Because clean history is easier to bisect. It's easier to visually track problems, (aha so you changed thing A in branch br12 and thing B in branch br13 as opposed to wait so person A branched into br12, then person C branched into br23, then it got merged with br74, which was merged with person D on branch br84..).
Less entagled workflow is easier to untangle and consequently understand even if it hides some stuff.
Also it's visual clutter. If your history looks like train map, your project is probably a train wreck.
This is an artificial problem. Git has almost all the data needed to present a squashed view - all it's missing is an idea of what commit a branch pointed to throughout history, so that it can merge together commits in in the "bubbles" for presentational purposes.
It would be better to fix this, so you get nice diffs, blame etc., than deal with all the other issues rebase causes.
I'm not convinced on the bisect issue either. If your app is trivial, sure, but if the features are more complex, the squashed commits will be too chunky to narrow down as usefully as a fuller history can.
Again rebase is there to cleanup your work, to simplify your workflow so someone not necessarily something looking the code can make sense of it.
git bisect might work ok (I haven't used it extensively) but the more important is if you made a mistake and call someone to help, to ease that person's work by presenting a trimmed though more understandable tree. You should strive to keep the branching as simple as possible, but not simpler than that (to paraphrase an infinitely more smarter man).
I would argue that you want to resolve conflicts in a rebase instead of a merge. This allows you to see where the branches diverge and fix it right away, closer to the offending commits, Preventing more work from piling up around the conflict making it harder to piece what's going on.

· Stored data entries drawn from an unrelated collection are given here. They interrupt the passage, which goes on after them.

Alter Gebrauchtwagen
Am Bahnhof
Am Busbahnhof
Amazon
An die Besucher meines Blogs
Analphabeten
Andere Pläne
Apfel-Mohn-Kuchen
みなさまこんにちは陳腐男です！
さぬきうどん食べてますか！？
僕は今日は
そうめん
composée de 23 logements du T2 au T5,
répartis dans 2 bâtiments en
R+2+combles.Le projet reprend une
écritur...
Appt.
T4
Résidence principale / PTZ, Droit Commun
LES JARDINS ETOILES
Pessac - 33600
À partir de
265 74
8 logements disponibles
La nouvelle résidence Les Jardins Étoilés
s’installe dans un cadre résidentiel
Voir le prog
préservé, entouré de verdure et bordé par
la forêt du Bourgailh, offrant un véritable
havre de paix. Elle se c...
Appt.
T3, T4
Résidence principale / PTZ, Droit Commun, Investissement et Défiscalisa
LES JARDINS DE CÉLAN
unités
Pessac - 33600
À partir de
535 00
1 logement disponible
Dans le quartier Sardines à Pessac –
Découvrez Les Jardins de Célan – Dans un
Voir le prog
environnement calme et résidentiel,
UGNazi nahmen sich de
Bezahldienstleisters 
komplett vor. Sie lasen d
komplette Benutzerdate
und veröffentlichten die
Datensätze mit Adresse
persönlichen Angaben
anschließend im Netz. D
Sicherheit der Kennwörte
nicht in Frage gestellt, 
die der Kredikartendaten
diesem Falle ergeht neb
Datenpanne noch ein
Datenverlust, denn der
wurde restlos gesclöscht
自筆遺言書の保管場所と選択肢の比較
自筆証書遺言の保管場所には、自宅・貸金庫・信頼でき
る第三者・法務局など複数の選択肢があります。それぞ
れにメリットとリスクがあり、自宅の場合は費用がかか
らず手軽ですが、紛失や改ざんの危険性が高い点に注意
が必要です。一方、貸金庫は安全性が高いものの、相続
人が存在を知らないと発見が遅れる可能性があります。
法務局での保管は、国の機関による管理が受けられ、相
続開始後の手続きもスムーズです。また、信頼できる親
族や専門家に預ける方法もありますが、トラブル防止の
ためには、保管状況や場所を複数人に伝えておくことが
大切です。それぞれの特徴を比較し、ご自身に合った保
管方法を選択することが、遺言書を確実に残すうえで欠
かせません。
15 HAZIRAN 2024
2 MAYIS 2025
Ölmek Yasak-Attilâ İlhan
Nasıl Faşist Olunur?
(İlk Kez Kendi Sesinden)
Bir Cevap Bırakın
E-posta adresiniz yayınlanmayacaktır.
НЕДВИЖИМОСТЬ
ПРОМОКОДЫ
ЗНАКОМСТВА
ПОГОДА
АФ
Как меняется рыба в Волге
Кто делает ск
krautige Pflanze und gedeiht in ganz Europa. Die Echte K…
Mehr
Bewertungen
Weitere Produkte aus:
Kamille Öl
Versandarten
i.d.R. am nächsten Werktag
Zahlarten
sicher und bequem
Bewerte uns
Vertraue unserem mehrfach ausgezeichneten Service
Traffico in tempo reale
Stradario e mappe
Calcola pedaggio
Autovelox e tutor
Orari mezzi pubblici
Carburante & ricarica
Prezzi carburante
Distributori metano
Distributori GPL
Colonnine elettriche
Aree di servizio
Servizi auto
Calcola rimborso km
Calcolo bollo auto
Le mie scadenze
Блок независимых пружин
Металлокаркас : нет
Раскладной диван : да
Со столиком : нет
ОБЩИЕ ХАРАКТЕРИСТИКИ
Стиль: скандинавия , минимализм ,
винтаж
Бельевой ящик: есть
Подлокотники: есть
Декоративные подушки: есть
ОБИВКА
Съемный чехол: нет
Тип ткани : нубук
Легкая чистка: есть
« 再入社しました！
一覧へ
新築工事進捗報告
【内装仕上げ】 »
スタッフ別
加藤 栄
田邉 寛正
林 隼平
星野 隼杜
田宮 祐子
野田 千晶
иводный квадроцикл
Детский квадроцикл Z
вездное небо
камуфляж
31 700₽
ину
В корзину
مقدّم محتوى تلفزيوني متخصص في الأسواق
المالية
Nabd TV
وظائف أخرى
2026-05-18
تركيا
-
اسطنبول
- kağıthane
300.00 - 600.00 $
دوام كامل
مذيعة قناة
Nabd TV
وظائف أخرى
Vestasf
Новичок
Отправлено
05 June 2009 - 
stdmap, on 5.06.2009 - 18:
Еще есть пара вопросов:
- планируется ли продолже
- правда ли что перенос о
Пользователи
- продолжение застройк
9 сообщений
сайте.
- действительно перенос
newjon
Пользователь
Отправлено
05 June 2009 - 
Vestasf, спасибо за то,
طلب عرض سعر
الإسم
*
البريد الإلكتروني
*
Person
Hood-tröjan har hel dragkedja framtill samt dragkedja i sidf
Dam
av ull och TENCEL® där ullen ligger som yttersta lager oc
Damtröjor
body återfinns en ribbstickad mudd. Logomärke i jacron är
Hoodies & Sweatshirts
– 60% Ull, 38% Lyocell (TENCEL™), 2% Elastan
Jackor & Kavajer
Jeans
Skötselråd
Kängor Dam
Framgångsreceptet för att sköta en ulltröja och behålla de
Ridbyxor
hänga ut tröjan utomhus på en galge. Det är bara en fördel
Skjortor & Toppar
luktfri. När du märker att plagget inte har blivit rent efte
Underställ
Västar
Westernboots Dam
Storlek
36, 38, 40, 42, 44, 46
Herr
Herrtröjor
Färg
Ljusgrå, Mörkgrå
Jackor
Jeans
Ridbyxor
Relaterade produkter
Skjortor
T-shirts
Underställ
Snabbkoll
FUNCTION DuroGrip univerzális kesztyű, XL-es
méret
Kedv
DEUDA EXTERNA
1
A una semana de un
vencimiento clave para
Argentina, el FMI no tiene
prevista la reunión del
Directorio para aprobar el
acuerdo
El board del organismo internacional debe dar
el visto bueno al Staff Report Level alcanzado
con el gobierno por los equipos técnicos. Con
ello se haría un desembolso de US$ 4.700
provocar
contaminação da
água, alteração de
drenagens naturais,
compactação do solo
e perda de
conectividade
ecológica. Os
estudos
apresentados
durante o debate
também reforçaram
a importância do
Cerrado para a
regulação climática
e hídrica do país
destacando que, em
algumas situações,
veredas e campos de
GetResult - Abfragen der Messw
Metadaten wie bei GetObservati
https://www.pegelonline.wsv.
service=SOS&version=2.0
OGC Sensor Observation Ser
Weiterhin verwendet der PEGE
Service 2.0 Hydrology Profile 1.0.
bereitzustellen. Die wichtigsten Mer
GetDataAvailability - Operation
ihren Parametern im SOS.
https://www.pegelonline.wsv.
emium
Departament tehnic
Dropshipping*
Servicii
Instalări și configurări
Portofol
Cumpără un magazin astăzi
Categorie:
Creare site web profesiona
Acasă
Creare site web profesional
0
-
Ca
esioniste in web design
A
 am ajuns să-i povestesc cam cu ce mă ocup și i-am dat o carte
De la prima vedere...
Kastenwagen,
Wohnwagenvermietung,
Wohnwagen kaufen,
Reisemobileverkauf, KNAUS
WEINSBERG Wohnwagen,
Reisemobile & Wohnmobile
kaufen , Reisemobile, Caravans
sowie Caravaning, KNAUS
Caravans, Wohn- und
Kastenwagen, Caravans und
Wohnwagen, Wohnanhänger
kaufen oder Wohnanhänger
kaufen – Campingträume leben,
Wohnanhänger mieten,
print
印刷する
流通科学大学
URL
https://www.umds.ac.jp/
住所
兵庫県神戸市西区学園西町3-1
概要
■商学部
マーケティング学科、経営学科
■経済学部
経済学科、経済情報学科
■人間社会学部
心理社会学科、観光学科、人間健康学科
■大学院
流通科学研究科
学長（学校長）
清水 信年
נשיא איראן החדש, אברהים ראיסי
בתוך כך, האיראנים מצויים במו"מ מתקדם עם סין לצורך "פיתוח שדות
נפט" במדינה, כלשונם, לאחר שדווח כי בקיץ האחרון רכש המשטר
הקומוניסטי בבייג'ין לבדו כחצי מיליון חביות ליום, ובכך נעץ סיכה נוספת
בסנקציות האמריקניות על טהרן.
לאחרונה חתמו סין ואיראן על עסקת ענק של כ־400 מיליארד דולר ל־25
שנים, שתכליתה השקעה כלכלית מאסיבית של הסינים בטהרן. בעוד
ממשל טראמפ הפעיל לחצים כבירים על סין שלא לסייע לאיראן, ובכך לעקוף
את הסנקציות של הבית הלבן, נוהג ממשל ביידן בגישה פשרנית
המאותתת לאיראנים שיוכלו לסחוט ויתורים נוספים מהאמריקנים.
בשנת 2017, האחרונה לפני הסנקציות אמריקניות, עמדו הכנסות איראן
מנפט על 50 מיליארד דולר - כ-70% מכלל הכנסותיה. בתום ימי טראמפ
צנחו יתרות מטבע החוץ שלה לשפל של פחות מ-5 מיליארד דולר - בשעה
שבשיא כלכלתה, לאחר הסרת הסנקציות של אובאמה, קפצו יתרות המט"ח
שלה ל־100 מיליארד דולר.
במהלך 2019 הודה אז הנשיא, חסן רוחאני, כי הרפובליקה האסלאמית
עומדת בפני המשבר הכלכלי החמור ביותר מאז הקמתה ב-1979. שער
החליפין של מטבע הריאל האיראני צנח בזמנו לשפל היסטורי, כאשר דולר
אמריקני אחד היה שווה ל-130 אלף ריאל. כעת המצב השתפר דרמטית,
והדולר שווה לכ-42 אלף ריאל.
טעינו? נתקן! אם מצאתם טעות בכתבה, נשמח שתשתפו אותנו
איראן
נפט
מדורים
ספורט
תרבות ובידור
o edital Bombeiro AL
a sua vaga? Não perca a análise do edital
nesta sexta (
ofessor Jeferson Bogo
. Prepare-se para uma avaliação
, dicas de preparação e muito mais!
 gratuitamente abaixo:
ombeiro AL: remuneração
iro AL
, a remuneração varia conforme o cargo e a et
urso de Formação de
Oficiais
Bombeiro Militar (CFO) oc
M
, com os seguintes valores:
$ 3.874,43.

It can mean that you fix conflicts closer to the point where they first happened, or it can mean that you have to fix the conflict in a bunch of different ways as it propagates through each successive commit. I find myself trying to outsmart the conflicts: "Ok, I know I changed such-and-such in such-and-such a way here in a few commits, so if I fix this conflict like this, then hopefully I won't have to fix that commit later..."
While this is often true, `git rebase` changes your commits. Your history is now a lie. I've been in the situation where a `git rebase` ended up breaking commits. It's possible to merge broken history with `git rebase`. Only a `git merge --no-commit` will give you the opportunity to tweak the merge commit so that the resulting merge isn't broken.
Time is relative and history is only what has been observed. You only rebase code that has not been seen by others, so the code that was rebased was never history at all, as far as anybody else is concerned.
I don't think anybody ever recommends rebasing public code. There is a reason for that --force flag on git-push advises the user to use with care.
I mean, I could configure my development setup to automatically commit my persistent undo files so that every single keystroke I make is preserved for prosperity... but I don't do that of course. I could also configure my setup so that every time I write out a file it commits, preserving that history forever... but I don't of course. Why should a bunch of temporary local commits be preserved forever?
Using the terminology "rewriting history" to describe rebasing local commits is misleading. "deciding what history will be" is more accurate.
> This very article says it's acceptable to rebase a public feature branch.
# optional: feel free to rebase within your feature branch at will.
# ok to rebase after pushing if your team can handle it!
It says that rebasing a feature branch is fine if it hasn't been pushed (ie, if it is not public). If it has been, then it is only okay to rebase it if everybody else on your team okays it, which is just common sense. If nobody cares then... nobody cares.
The problem with the article is that it's wording is imprecise.